Взяв себя в руки, он собрался с мыслями.

– Кокэчу, я рад, что ты приехал на мою свадьбу и помолился от всех нас живущим на небе. Рад я, что отец твой сидит на месте моего отца, а названный отец ведь тоже родной человек и отныне мы с тобой можем считаться братьями. Обоим вам я благодарен за помощь в моей женитьбе, этого я никогда не забуду. Но ты сам знаешь, как много всего мне еще надо сделать… Войско моего отца теперь будет на Керулене вместе с куренями джадаранов, и это тоже сделано стараниями твоего отца, за что я ему так же благодарен. Но когда я спросил у него о том, что не пора ли нам начинать думать о возвращении мне войска, он сказал, что не время за это браться и что тысячники сейчас не пойдут ко мне… – Тэмуджин замолчал, почувствовав, что слишком уж подобострастным становится его голос и, подавляя досаду, не зная, как взять нужный тон, продолжал: – Меня беспокоит своеволие этих тысячников: а что, если они заартачатся и потом, когда мне исполнится законных тринадцать лет? Как тогда мне быть? И до каких пор мне ждать их покорности – что ты думаешь об этом, скажи мне, брат Кокэчу.

Он взволновано перевел дыхание и замолчал, ожидая ответа.

– Ты сейчас должен понять одно, брат Тэмуджин, – веско сказал Кокэчу. – Чтобы научиться властвовать, сначала надо научиться покорности.

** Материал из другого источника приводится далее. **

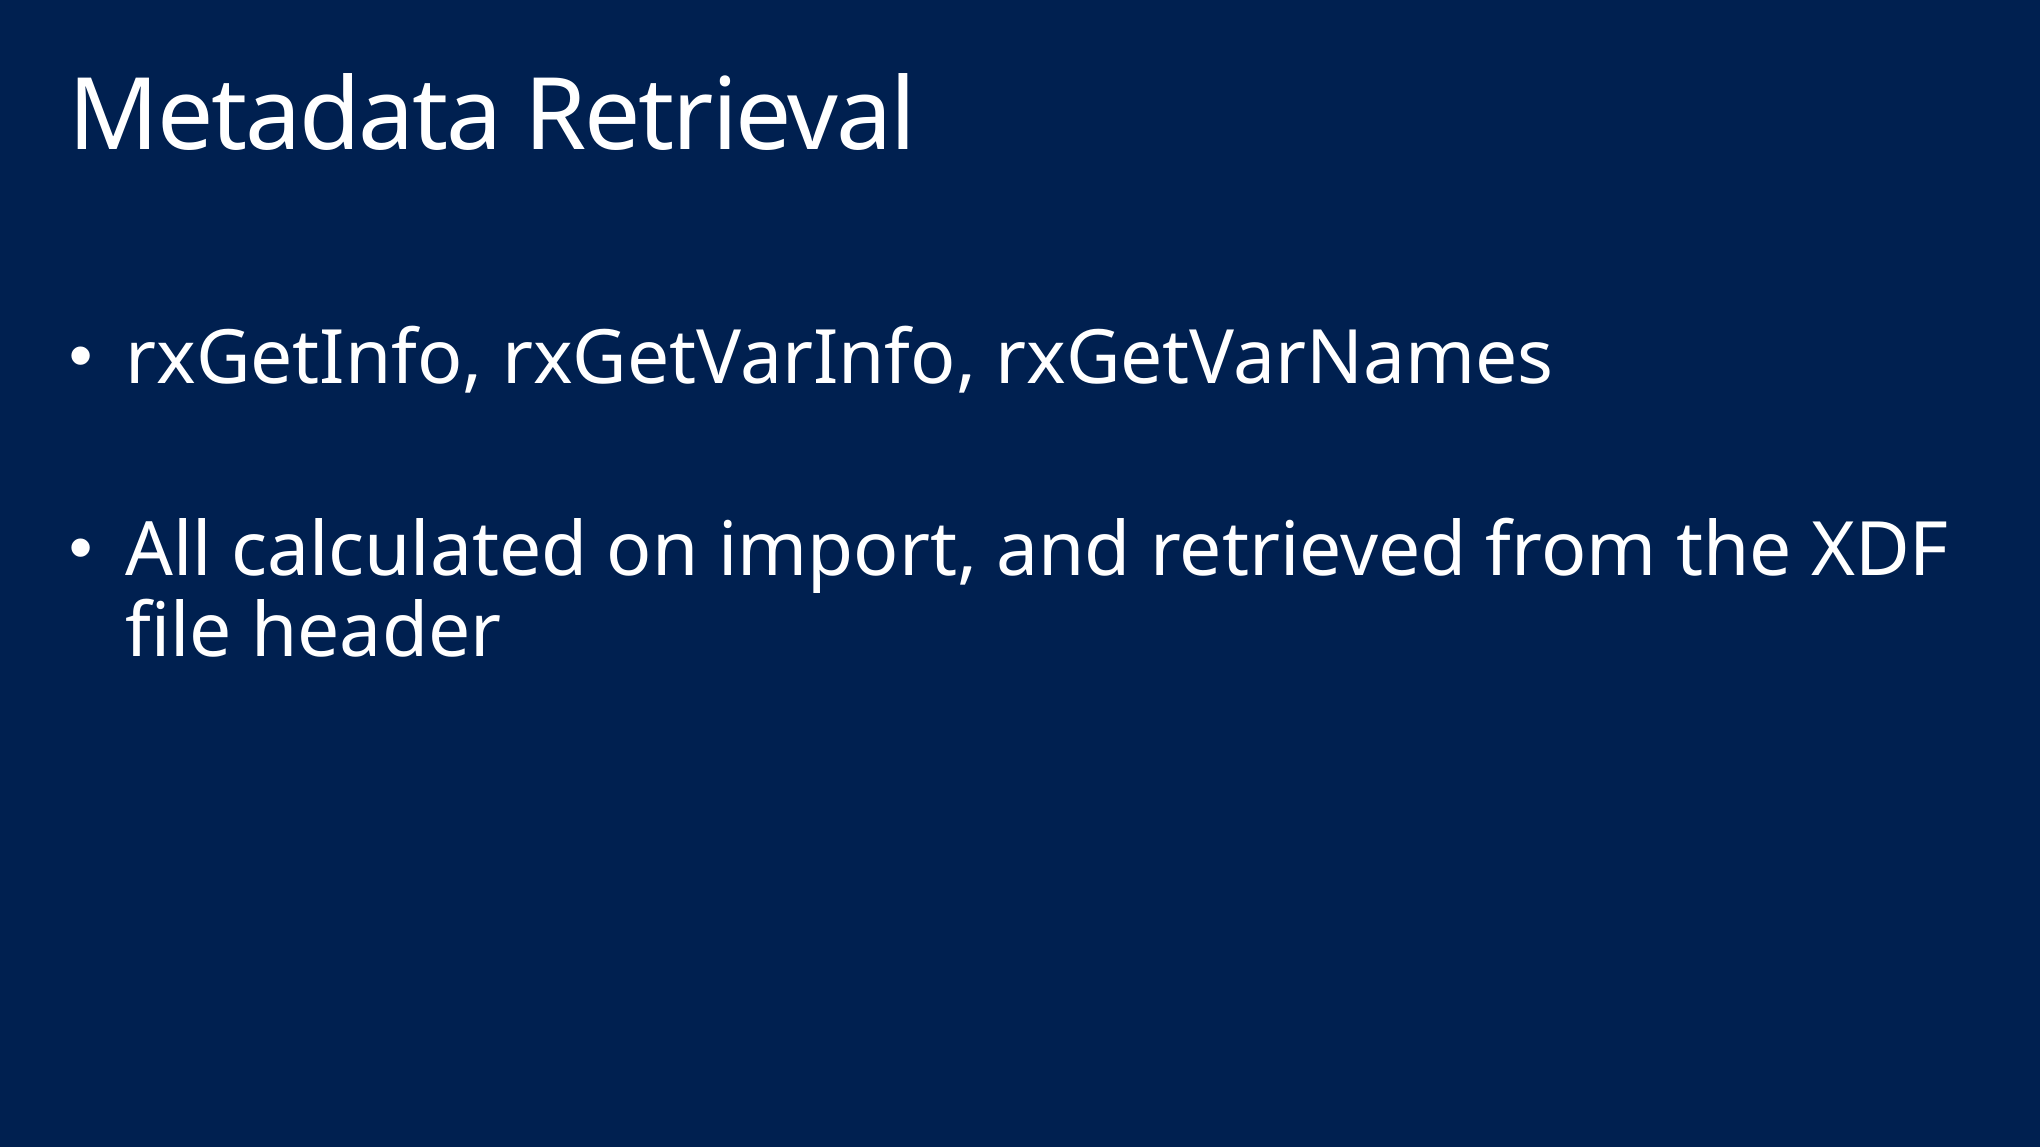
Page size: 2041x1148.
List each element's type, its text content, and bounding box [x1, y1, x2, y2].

– Какой еще покорности? – опешил Тэмуджин. – Кому?..

– А кто тебе сейчас помогает? – невозмутимо говорил Кокэчу, все так же глядя мимо него. – Мы, шаманы, помогаем тебе и ты должен слушаться нас.

– Нойон не должен никого слушаться! – запальчиво сказал Тэмуджин. – Мой отец никого не слушал, да и у нас самих род дарханский…

– Тише, тише, – Кокэчу, казалось, был испуган его голосом, он быстро оглянулся по сторонам, – не о том ведь речь, нойон властен перед народом, но он должен поступать по велениям богов, а послы между богами и земными людьми – шаманы.

– И что я должен делать?

– Ты должен показать нам, что готов выполнять повеления богов.

– Я и готов к этому… – Тэмуджин вдруг подумал: «А может быть, сказать ему, что этой зимой я сам во сне летал на восьмое небо и встречался с Эхэ Сагаан и его праправнуком Чингис Шэрээтэ? – Помедлив, он передумал: – Нет, пусть лучше не знает, а то потом что-нибудь скажет мне про это, а я не буду знать, правду он говорит или лжет…»

– Нет, Тэмуджин, – улыбнулся Кокэчу, – ты нам должен это показать, и тебе нужно принести особую клятву, а то как мы можем быть в тебе уверены? Без этого мы не можем взяться за такое большое дело.

– А как же большие шаманы? – спросил Тэмуджин. – Те, которые вызывали меня к себе позапрошлым летом и говорили со мной? Они тоже так считают или ты сам все это придумал?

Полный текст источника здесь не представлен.